## Task objective
In the material below, find each line that contains the word "ComiColor" and copy it.
Segment Open
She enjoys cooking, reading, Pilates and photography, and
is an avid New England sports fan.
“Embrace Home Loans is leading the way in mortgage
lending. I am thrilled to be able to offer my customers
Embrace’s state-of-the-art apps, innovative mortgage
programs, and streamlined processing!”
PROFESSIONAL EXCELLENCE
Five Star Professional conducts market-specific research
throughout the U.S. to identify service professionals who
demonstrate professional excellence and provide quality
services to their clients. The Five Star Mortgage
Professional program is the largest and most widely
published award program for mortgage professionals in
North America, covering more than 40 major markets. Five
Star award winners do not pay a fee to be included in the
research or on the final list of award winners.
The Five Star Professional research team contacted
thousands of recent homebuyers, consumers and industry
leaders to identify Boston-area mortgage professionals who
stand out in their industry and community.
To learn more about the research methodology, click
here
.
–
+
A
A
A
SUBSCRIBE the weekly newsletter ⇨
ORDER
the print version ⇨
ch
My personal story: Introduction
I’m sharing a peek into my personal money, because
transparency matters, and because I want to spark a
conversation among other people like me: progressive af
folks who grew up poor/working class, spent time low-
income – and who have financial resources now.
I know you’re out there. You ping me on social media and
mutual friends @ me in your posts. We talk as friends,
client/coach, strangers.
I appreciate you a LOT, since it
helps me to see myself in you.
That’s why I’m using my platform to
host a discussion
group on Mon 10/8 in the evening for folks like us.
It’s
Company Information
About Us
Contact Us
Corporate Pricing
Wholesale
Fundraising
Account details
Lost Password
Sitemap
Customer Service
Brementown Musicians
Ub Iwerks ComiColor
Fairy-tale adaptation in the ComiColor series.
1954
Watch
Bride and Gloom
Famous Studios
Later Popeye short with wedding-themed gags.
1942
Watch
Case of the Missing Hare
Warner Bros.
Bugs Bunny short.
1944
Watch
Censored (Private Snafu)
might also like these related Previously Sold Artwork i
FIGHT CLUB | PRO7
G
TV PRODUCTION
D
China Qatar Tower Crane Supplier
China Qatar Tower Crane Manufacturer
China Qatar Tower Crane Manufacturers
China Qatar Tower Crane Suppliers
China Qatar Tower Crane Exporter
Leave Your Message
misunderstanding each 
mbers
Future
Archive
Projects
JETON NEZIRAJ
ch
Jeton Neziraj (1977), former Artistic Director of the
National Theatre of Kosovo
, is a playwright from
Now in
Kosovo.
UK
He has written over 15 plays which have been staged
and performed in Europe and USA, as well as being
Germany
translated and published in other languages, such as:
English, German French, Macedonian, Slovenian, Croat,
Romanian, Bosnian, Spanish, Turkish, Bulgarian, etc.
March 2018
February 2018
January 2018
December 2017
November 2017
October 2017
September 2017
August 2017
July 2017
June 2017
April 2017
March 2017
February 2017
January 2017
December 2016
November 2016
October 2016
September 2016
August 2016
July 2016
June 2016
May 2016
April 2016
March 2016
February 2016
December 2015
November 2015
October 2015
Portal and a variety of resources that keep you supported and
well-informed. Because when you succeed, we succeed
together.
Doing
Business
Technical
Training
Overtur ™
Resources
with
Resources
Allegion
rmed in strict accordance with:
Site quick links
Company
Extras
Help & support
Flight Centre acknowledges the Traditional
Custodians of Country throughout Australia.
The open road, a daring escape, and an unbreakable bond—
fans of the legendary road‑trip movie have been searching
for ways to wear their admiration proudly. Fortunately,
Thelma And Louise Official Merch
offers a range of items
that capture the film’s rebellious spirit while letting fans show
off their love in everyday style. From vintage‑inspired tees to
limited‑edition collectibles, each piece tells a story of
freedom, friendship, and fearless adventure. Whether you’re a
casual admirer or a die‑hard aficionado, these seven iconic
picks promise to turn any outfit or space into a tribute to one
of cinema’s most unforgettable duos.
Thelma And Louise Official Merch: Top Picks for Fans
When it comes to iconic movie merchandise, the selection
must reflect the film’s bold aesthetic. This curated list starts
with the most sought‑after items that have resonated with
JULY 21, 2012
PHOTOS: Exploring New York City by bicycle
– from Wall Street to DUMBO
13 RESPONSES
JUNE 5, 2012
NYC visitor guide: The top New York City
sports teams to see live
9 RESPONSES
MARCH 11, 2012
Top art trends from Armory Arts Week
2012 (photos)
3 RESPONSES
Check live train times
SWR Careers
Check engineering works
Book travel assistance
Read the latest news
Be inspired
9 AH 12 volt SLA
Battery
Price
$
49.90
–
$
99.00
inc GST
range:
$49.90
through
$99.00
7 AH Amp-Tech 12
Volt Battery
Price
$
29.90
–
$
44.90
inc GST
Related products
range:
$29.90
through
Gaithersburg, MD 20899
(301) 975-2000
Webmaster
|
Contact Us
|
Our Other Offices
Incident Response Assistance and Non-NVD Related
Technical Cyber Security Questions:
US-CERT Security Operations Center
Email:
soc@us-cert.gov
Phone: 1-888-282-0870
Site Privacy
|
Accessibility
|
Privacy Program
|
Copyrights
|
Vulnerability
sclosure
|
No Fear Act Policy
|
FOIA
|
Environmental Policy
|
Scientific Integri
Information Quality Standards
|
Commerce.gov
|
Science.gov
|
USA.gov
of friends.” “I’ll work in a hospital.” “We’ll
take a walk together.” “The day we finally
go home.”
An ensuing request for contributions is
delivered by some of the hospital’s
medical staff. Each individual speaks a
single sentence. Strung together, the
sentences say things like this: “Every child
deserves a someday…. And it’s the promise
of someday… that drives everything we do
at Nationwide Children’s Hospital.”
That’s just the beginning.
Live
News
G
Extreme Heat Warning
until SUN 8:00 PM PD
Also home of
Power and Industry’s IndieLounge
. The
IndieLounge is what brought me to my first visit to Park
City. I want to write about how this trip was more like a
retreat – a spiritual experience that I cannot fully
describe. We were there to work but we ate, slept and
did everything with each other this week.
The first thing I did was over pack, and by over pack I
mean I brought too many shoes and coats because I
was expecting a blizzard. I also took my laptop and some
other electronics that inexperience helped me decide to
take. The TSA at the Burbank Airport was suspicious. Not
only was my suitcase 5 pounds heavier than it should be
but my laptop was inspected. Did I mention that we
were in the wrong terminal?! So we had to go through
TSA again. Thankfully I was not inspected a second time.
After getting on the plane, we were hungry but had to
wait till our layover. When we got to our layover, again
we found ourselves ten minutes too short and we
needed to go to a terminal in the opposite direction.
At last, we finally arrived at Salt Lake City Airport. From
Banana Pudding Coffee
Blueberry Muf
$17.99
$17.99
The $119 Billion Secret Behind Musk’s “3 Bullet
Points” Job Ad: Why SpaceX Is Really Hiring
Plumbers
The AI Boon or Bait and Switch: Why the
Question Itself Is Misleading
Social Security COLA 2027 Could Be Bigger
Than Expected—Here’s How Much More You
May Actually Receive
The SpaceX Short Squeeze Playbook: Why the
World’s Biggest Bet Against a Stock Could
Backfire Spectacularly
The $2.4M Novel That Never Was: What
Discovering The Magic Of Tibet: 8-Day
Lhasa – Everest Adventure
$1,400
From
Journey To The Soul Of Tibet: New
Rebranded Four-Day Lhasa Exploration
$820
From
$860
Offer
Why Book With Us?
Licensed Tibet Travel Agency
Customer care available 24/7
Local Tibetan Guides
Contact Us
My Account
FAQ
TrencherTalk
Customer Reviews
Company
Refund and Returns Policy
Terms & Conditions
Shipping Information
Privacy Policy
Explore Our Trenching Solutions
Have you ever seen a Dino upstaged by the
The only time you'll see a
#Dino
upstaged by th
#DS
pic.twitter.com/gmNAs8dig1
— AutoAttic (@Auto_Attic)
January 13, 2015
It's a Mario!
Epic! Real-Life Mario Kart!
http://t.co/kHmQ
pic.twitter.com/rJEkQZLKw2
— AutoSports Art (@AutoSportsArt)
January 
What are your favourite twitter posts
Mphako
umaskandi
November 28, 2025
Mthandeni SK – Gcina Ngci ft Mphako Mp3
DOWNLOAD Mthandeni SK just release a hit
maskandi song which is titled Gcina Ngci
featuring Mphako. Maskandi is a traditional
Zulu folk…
Segment Closed
## The completed task
Ub Iwerks ComiColor
Fairy-tale adaptation in the ComiColor series.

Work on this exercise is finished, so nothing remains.